Intuition for definition of product topology (Topology: A categorical approach)

Question

We want to put topology on a set $X$ formed by union of many other topological spaces indexed by $X_{\alpha}$ $$X = \prod_{\alpha \in A} X_{\alpha}$$

We can take the product topology on $X$ is defined to be the topology generated by the basis $B=\{ \prod_{\alpha \in A} U_{\alpha} | U_{\alpha} \subset X_{\alpha} $ is open and all but finitely many $U_{\alpha} = X_{\alpha} \}$

I can't seem to understand the "open and all but finitely many" part. Could someone break down what the book is saying a bit more?

Answer 1

It just means that all $U_{\alpha}$ have to be open, but only finetely many of them can be anything other than $X_{\alpha}$.

For for example if you have an infinite product $\mathbb{R}^{\mathbb{N}}$ a product like

$(0,1)\times (-1,2) \times \mathbb{R} \times (1,2) \times \mathbb{R} \times \mathbb{R} \times \cdots$

will be open, because only the first, second and fourth sets in the product are not $\mathbb{R}$ and the rest is. On the other hand something like $(0,1) \times (0,1) \times \cdots$ isn't open because infinitely many of the intervals are not $\mathbb{R}$.

I hope it is clear. It is actually fairly simple once you realise what the "all but finitely many" means.

Answer 2

We say $E\in \mathcal{B}$ if and only if it equals a product $E=\prod_{\alpha\in A}U_{\alpha}$ such that each $U_{\alpha}$ is open in $X_{\alpha}$, and such that the set of indices $\{\alpha\in A\,:\, U_{\alpha}\neq X_{\alpha}\}$ is a finite set.

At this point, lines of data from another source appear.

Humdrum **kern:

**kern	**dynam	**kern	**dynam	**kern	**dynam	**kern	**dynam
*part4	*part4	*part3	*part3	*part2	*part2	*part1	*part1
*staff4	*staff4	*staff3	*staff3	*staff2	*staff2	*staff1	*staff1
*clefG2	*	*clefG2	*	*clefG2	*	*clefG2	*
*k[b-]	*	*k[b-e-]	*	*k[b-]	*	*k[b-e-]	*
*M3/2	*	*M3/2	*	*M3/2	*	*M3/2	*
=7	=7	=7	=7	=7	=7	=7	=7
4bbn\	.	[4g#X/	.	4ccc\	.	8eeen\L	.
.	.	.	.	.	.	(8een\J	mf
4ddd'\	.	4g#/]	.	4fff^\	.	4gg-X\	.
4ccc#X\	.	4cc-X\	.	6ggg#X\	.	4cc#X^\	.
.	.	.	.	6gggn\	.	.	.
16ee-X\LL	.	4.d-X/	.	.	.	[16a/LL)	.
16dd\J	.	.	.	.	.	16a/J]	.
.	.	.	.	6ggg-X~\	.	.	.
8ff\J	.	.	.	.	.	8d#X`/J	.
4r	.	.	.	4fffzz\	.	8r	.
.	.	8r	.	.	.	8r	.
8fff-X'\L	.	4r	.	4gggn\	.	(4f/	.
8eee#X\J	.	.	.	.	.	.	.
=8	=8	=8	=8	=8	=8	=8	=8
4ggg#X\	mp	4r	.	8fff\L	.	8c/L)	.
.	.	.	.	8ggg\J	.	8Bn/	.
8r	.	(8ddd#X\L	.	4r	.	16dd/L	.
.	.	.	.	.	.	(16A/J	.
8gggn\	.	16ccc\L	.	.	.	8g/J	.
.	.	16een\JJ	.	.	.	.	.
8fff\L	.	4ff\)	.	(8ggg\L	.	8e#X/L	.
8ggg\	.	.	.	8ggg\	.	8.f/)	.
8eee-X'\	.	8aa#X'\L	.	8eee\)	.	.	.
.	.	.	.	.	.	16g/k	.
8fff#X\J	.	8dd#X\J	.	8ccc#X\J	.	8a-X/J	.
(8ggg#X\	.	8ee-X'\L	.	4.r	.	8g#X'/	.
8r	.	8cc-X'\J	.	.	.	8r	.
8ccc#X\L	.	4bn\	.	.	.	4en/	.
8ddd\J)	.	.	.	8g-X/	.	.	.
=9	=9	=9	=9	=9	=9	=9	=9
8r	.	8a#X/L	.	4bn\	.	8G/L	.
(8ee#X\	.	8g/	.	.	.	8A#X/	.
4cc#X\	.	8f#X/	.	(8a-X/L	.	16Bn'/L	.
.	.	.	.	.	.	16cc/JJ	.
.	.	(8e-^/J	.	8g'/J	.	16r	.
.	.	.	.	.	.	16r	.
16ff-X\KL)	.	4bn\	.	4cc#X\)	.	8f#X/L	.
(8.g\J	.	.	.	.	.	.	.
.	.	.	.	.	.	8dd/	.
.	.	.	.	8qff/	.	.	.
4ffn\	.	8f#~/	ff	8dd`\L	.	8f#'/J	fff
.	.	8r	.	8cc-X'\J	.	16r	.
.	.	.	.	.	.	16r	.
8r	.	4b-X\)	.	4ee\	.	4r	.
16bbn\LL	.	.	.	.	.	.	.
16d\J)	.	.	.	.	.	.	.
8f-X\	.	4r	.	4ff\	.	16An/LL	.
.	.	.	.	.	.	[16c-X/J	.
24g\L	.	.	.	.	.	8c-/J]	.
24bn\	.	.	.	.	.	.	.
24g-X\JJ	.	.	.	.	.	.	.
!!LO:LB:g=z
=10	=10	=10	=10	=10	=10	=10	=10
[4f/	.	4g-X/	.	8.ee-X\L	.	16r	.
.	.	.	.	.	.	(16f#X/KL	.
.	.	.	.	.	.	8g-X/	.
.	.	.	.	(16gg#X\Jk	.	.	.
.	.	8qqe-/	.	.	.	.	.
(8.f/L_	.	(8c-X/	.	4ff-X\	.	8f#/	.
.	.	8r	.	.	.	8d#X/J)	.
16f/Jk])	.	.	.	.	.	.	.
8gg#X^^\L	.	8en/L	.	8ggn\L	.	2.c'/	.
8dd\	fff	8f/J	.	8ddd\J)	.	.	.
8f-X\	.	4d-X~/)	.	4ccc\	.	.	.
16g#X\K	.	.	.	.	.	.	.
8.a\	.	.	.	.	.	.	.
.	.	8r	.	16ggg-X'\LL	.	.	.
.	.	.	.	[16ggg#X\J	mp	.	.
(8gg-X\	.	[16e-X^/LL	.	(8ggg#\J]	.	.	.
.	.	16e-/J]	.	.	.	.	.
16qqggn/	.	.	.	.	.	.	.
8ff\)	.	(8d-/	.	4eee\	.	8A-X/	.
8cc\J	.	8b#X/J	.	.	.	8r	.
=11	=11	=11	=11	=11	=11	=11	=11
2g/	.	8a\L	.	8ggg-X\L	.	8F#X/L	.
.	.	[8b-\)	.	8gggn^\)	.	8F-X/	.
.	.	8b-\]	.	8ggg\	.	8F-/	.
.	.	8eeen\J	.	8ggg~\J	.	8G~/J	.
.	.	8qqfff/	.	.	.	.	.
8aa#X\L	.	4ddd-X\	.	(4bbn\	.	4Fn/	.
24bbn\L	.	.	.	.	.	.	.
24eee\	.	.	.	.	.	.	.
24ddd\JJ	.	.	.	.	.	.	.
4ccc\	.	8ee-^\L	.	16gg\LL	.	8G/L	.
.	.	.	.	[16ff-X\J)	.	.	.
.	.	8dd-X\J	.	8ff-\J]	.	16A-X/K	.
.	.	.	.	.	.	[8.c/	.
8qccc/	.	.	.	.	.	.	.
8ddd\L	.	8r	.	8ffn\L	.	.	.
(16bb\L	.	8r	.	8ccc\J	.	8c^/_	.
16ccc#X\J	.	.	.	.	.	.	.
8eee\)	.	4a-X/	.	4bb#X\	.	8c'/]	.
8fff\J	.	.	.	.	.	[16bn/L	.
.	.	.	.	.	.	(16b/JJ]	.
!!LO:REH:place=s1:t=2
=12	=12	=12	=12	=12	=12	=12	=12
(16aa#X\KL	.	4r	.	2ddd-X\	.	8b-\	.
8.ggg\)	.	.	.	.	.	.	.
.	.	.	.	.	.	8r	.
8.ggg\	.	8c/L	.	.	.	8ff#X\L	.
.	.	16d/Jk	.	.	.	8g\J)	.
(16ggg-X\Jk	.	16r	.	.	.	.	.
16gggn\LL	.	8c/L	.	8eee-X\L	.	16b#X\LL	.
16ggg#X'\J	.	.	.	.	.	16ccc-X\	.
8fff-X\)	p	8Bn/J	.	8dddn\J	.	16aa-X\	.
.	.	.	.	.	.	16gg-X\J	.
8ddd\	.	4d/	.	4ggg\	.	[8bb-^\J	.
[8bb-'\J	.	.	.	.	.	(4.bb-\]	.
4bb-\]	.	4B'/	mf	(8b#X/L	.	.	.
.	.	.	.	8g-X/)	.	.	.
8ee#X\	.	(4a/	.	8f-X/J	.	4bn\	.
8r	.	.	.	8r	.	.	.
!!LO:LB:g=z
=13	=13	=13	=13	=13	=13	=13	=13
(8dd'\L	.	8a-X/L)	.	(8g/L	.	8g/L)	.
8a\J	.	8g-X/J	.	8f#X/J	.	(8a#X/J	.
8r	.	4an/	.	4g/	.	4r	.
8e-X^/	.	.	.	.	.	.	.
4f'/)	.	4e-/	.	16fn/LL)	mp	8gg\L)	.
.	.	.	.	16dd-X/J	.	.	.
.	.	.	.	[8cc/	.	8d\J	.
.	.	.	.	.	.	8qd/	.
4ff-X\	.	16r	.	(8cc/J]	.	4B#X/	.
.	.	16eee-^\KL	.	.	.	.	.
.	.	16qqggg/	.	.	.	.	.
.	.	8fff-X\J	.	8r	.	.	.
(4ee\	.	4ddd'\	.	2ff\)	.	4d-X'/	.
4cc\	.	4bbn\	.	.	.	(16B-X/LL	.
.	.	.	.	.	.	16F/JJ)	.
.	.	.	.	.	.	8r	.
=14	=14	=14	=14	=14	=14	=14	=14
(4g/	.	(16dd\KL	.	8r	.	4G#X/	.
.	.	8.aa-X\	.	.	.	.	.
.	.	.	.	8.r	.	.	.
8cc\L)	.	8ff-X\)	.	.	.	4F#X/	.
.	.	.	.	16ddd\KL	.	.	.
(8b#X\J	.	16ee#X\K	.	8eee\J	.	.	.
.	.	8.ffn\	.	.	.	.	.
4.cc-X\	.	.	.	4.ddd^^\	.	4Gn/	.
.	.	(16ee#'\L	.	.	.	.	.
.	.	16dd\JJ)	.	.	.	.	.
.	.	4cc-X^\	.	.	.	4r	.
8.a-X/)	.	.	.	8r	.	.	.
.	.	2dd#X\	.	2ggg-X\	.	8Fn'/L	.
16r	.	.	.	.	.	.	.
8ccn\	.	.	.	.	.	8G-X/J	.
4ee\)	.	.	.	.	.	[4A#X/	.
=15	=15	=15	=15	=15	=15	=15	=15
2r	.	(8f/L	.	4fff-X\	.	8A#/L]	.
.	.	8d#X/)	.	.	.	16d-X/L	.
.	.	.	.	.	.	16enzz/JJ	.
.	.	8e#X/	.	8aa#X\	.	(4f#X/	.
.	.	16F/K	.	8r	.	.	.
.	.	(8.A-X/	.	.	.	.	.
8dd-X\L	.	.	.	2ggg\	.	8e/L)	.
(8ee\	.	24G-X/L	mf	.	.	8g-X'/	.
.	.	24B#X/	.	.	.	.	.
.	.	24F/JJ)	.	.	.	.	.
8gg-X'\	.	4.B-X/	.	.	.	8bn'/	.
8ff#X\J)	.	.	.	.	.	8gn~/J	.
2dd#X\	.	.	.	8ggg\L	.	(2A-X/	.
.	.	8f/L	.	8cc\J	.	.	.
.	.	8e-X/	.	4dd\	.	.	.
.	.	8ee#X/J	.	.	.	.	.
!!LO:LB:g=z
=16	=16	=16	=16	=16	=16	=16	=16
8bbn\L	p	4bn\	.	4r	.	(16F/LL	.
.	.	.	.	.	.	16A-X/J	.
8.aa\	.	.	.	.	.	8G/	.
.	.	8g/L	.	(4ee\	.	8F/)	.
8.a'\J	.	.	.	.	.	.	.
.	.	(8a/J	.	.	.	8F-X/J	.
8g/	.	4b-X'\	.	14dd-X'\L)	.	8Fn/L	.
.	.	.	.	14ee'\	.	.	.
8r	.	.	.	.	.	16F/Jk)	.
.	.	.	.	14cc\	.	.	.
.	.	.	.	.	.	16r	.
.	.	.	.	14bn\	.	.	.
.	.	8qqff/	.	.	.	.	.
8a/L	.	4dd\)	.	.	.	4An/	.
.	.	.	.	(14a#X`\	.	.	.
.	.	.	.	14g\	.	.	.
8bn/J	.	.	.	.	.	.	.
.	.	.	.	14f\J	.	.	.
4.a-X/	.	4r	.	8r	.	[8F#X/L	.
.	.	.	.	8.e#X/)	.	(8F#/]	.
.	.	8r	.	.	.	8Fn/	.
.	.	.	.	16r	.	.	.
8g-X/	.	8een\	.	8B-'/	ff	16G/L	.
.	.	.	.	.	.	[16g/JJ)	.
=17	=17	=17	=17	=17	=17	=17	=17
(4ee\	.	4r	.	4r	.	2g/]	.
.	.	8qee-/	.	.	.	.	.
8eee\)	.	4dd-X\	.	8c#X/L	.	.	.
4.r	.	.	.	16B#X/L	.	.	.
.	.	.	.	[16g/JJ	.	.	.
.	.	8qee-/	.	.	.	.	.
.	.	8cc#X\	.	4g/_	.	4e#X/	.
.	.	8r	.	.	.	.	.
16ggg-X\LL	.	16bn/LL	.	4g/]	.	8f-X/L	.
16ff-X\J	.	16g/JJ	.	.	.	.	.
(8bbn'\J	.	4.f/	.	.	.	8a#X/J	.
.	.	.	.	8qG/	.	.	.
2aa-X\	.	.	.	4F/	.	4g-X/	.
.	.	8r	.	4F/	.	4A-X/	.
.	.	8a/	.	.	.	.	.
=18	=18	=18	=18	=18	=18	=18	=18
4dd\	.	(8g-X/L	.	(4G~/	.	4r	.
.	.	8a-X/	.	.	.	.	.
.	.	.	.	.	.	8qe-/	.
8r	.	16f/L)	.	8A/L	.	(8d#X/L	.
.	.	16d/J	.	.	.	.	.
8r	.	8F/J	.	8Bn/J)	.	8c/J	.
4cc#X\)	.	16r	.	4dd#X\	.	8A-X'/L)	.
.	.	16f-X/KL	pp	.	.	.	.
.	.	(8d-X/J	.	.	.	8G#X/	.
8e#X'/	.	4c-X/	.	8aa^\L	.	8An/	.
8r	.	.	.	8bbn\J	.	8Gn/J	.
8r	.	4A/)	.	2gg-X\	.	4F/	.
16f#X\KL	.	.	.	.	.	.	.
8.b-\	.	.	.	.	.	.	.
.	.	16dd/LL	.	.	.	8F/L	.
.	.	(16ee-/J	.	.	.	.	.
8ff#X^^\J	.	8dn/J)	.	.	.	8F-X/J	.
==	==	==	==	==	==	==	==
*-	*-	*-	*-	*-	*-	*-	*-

More generally, suppose we have a statement $P(\alpha)$ for each $\alpha$. We say $P(\alpha)$ holds for all but finitely many $\alpha$ in $A$ if and only if the set $\{\alpha\in A\,: \, \neg P(\alpha)\}$ is a finite set (that's literally the translation into symbols of the phrase "for all but finitely many"). For example, if the index set $A$ is finite, this always happens, so this phrase is something you only have to worry about when $A$ is an infinite set.